Craig Garfield, who is representing the Simms youth, said he planned to file a petition Monday to move the case from adult court to juvenile court. He said his client, one of nine siblings, has a clean record -- his only brush with authorities stems from a truancy violation in which he was suspended from school for three days.

The 4-year-old victim, Jacquette Bianca Dennis of Druid Park Lake Drive, was in critical but stable condition yesterday at Johns Hopkins Children's Center. A hospital spokeswoman said bTC the bullet remained lodged in the girl's head and she remains in a coma.

The girl was shot while she played outside a social club in the 2700 block of Pennsylvania Ave. as her father stood nearby, police said.

The Simms youth, of the 2200 block of Roslyn Ave., surrendered to police Thursday. He was charged as an adult with two counts of attempted murder and handgun violations.

The charges stem from the shootings of Jacquette and a 21-year-old man Tuesday night.

Police and court documents say the Simms youth, whom a police spokeswoman originally said was 15, was a passenger in a dark blue Toyota Camry that pulled up to a curb minutes before 11 p.m.

The youth got out of the car and argued with Ronald Alexander, 21, of the 300 block of S. Dallas Court before two shots were fired from a .45-caliber handgun, police and court documents say.

A bullet hit Jacquette in the left side of the head.

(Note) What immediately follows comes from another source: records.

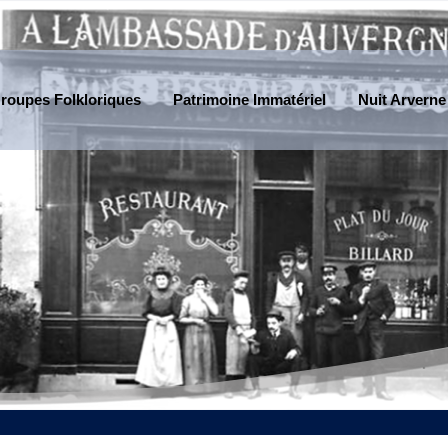
roupes Folkloriques
Patrimoine Immatériel
Nuit Arverne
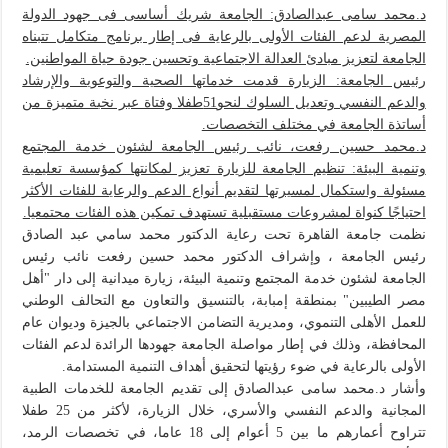
د.محمد سامى عبدالصادق: الجامعة شريك أساسى فى جهود الدولة
المصرية لدعم الفئات الأولى بالرعاية فى إطار برنامج متكامل تتبناه
الجامعة لتعزيز مبادئ العدالة الاجتماعية وتحسين جودة حياة المواطنين.
رئيس الجامعة: الزيارة قدمت خدماتها الصحية والتوعوية والإرشاد
والدعم النفسي وتعديل السلوك لنحو51طفلا وفتاة عبر نخبة متميزة من
أساتذة الجامعة في مختلف التخصصات.
د.محمد حسين رفعت، نائب رئيس الجامعة لشئون خدمة المجتمع
وتنمية البيئة: تنظيم الجامعة للزيارة تعزيز لمكانتها كمؤسسة تعليمية
مسئولة واستكمال لمسيرتها لتقديم أنواع الدعم والرعاية للفئات الأكثر
احتياجًا كنواة لمشروعات مستقبلية تستهدف تمكين هذه الفئات محتمعيا.
نظمت جامعة القاهرة تحت رعاية الدكتور محمد سامي عبد الصادق
رئيس الجامعة ، وإشراف الدكتور محمد حسين رفعت نائب رئيس
الجامعة لشئون خدمة المجتمع وتنمية البيئة، زيارة ميدانية إلى دار "أهل
مصر الطيبين" بمنطقة إمبابة، بالتنسيق والتعاون مع التحالف الوطني
للعمل الأهلى التنموي، ومديرية التضامن الاجتماعي بالجيزة وديوان عام
المحافظة، وذلك في إطار مواصلة الجامعة جهودها الرائدة لدعم الفئات
الأولى بالرعاية في ضوء رؤيتها لتحقيق أهداف التنمية المستدامة.
وأشار د.محمد سامى عبدالصادق إلى تقديم الجامعة للخدمات الطبية
المجانية والدعم النفسي والأسري، خلال الزيارة، لأكثر من 25 طفلا
تتراوح أعمارهم ما بين 5 أعوام إلى 18 عاما، في تخصصات الرمد،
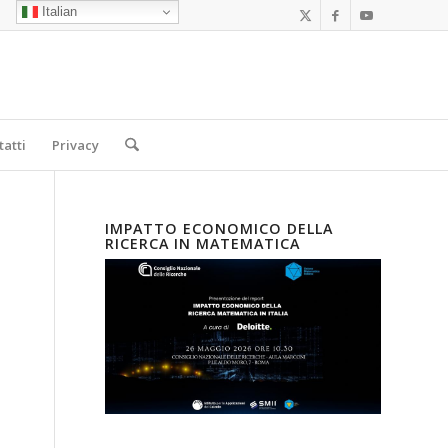
Italian
tatti
Privacy
IMPATTO ECONOMICO DELLA
RICERCA IN MATEMATICA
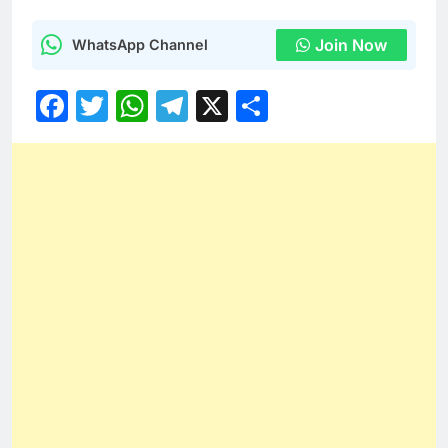
Join Now
WhatsApp Channel
Facebook
Twitter
WhatsApp
Telegram
X
Share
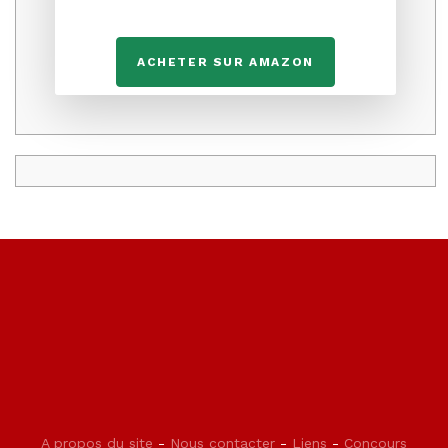
ACHETER SUR AMAZON
A propos du site
-
Nous contacter
-
Liens
-
Concours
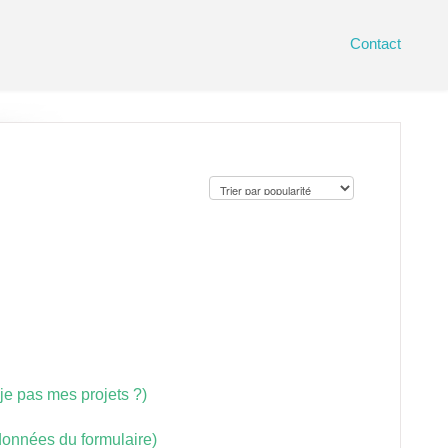
Contact
-je pas mes projets ?)
 données du formulaire)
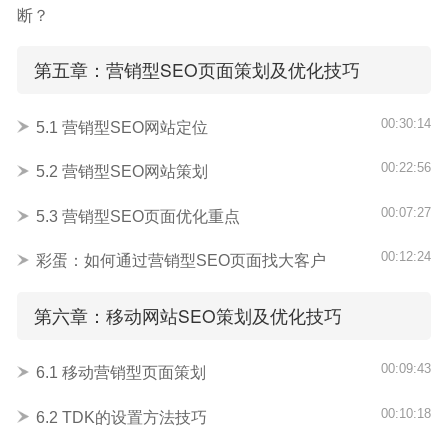
断？
第五章：营销型SEO页面策划及优化技巧
00:30:14
5.1 营销型SEO网站定位
00:22:56
5.2 营销型SEO网站策划
00:07:27
5.3 营销型SEO页面优化重点
00:12:24
彩蛋：如何通过营销型SEO页面找大客户
第六章：移动网站SEO策划及优化技巧
00:09:43
6.1 移动营销型页面策划
00:10:18
6.2 TDK的设置方法技巧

Mr. Alexander was hit in the back of the thigh and was in satisfactory condition yesterday at Sinai Hospital.

While arguing that the Simms youth should be granted bail, Mr. Garfield said the police account of the shooting is uncorroborated, and he stressed that the girl was not an intended victim.

"Even if it is true, it was an incident between my client and Mr. Alexander," the lawyer said. "It was a fight between one individual and another."

But Assistant State's Attorney Mary Jane Schroeder said Mr. Simms was "the aggressor in the whole situation."

Yesterday, Debbie Bangledorf, a spokeswoman for the Children's Center, said Jacquette suffered from brain swelling that prevented doctors from determining the extent of her injury.

She said that doctors have no immediate plans to operate and are closely watching the child.